* _TEXT PROVIDED_
###

HomeCricketThe Ultimate Guide to Cricket Slang: Terms Every Fan Should Know

The Ultimate Guide to Cricket Slang: Terms Every Fan Should Know

Tom Brady and Peyton Manning are the names of two professional footballers that most Americans would immediately recognize. With more than 200 million followers, the NFL is one of America’s most followed sports.

Believe it or not, in global terms, the NFL doesn’t even crack the top ten in terms of most popular sports around the world. The humble game of cricket, with an estimated 2.5 billion fans from across the globe, ranks as #2 overall – and for the first time, an international tournament is set to host games in the U.S. this June.

If you can’t tell the difference between a diamond duck and a bouncer, don’t worry, you don’t need a Master of Sports Journalism to decipher the mysteries of cricket slang. Here are some of the key cricket slang you should know, so the next time you’re watching the world’s most beloved red ball sport on television, you can understand what’s happening!

What on Earth is Cricket?

If you’ve never experienced cricket, it can sometimes be difficult to understand just what’s going on. Keeping it very simple a cricket game goes like so:

Each team has eleven players – these consist of a range of batters, bowlers, and a wicketkeeper. Taking turns, each team plays an innings – similar to a baseball inning, the goal, however, is to score as many runs as possible, before losing all of your team’s wickets.

As the batting team tries to rack up the runs (get a large score), the objective of the fielding team is simple – get the batting team’s wickets, by knocking the bails off the wicket (bowled out), catching the cricket ball mid-air (caught out), or through another method, like stumping or LBW (leg before wicket). There are ten different ways that you can get a batsman out.

Still confused? That’s OK – fortunately, the English and Wales Cricket Board has a really handy guide that goes into cricket in a little more detail.

From Bumper to Hat Trick – Bowling Slang

Bowlers have a range of tricks available to them – using a range of physical movements, they can change the way the ball reacts to the physical environment around them. Typically, bowlers specialize in a single type of bowling – whether that be fast bowling, medium-pace, or spin.

Fast bowling can be challenging to face as a batsman – with the bowlers having one objective, and one objective only – hit a ball hard enough that it takes out an opponent’s stumps, or deflects in such a way that the wicketkeeper or fielders can catch the ball without it hitting the ground.

It would seem a bit silly to bowl the same type of ball, the same way, every shot – if that were the case, a batsman may as well be facing a ball machine. Instead, bowlers try different sorts of variations, to make it difficult to hit a ball.

For example, a bowler may try to play a bouncer or a bumper – a ball that leaps up as high as the batsman’s shoulder or head. These are often used as an intimidation tactic by experienced bowlers.

###

(Records from a dataset)

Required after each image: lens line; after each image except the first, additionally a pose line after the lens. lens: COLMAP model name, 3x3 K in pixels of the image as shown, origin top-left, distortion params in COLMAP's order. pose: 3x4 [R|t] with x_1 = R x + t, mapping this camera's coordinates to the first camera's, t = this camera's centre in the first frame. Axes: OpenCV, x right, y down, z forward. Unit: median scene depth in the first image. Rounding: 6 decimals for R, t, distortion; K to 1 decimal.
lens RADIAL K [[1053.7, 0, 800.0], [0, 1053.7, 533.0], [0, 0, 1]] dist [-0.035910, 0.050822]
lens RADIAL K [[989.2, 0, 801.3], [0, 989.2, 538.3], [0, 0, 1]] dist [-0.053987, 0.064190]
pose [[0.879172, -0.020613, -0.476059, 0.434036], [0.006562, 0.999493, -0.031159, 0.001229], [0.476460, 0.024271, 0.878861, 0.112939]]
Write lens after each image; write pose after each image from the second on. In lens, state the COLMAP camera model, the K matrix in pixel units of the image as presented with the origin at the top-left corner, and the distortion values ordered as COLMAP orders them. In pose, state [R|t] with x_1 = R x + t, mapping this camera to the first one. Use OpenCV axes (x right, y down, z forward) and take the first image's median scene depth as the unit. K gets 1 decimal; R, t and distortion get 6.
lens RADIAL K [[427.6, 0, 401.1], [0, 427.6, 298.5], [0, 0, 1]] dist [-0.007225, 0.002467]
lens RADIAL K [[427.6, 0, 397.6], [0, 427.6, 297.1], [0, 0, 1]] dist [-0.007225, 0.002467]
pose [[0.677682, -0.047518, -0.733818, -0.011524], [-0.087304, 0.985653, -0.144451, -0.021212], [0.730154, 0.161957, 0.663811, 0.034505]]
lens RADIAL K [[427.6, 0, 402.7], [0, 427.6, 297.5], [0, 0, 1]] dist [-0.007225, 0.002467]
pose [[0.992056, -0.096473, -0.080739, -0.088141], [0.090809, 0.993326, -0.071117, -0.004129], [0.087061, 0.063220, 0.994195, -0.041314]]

###

* _ACTIVITY_
Continue the cricket slang guide from the point where it stops.

* _RESPONSE_
A bowler that can spin bowl may make rapid adjustments to the way they grip the ball using their wrist and fingers to cause the ball to spin – where a ball rapidly changes direction when striking the pitch (contrary to the standard bounce and continue straight forward).

The objective of a bowler is simple – get the batsman out for as few runs as possible. If you get them out for a duck (zero runs), even better! A truly skilled bowler may be able to get three batsmen out in consecutive deliveries, known as a hat-trick – an incredibly difficult feat to pull off, but highly regarded if you can do it.

Common Cricket Slang

Batting Slang – From Slogs to Sweeps

It may seem like a simple task for a bowler – hit the ball with the bat, as hard as possible, to get some runs on the board. The reality is, with the wide range of bowling varieties present, it can become very difficult to get a score on the board, so to speak.

A great batsman will have a wide array of different shots in his arsenal – much like Hawkeye and his bag of trick arrows, a good batsman will have an option available for a range of situations.

For example, a batsman under pressure might find themselves under pressure, and try to slog the ball – trying a somewhat reckless shot that aims to hit the ball over the boundary for four runs.

Some batsmen specialize in unique batting movements. While a slog might be OK once in a while, a good bowler will catch on and try different variations to try and get the batsman out. They may even have to come up against bowlers with different skill sets, such as spinners.

In this case, a move like a sweep may be used – where a batsman tries to sweep the ball aside the stumps, allowing the ball to carry some momentum and roll through to a boundary. While sweep shots are somewhat more common today, they’re often criticized by purists as being unfair and against the spirit of the game.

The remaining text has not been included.